Speak to the Advance TRS team to understand how we can support your contractor workforce strategy ahead of April 2026.
Frequently Asked Questions (FAQs)
What is the umbrella company tax reform coming in April 2026?
It’s a change that makes agencies and end clients responsible for ensuring that PAYE and National Insurance are correctly accounted for when workers are supplied through umbrella companies. Source:
Why are end clients at risk under the new legislation?
When there’s no agency involved, end clients become responsible for ensuring PAYE compliance, and HMRC can pursue unpaid tax from them if an umbrella fails to remit.
Does this apply to all contractors?
No, it only applies to workers employed through umbrella companies.

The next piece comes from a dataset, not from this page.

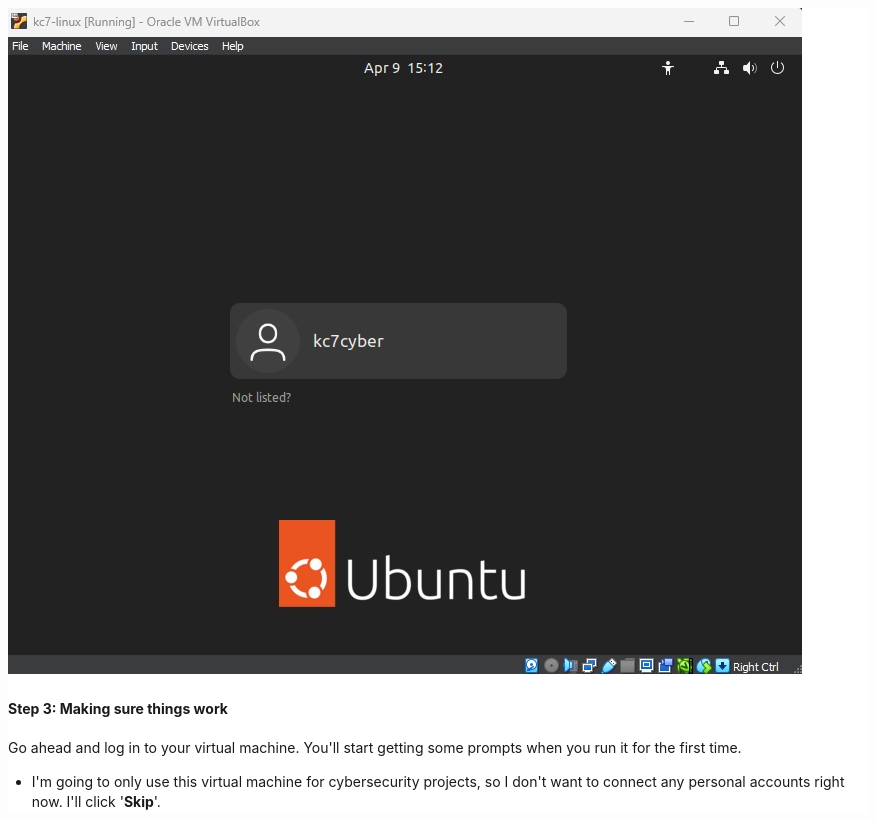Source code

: ![](b2b-vm-20.jpg)

#### Step 3: Making sure things work 

Go ahead and log in to your virtual machine. You'll start getting some prompts when you run it for the first time. 

- I'm going to only use this virtual machine for cybersecurity projects, so I don't want to connect any personal accounts right now. I'll click '**Skip**'.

Limited company contractors and CIS-only engagements are outside this scope.
What does joint and several liability mean in practice?
It means HMRC can recover the full amount of unpaid PAYE from any party in the supply chain, regardless of fault.
Is due diligence still enough to protect clients?
Due diligence must be part of your process, but it does not remove liability; governance and ongoing monitoring are essential.
Why are PSLs tightening?
Because agencies and MSPs need to demonstrate that they control supply chain risk, and that they only work with umbrellas that operate PAYE correctly.
What happens if an umbrella company becomes insolvent?
Tax liability does not disappear; clients may still be pursued if the umbrella fails to meet its tax responsibilities.
How should clients manage risk now?
Clients should map their labour supply chains, verify umbrella ownership structures, enforce strict PSLs, and adopt real-time compliance checks.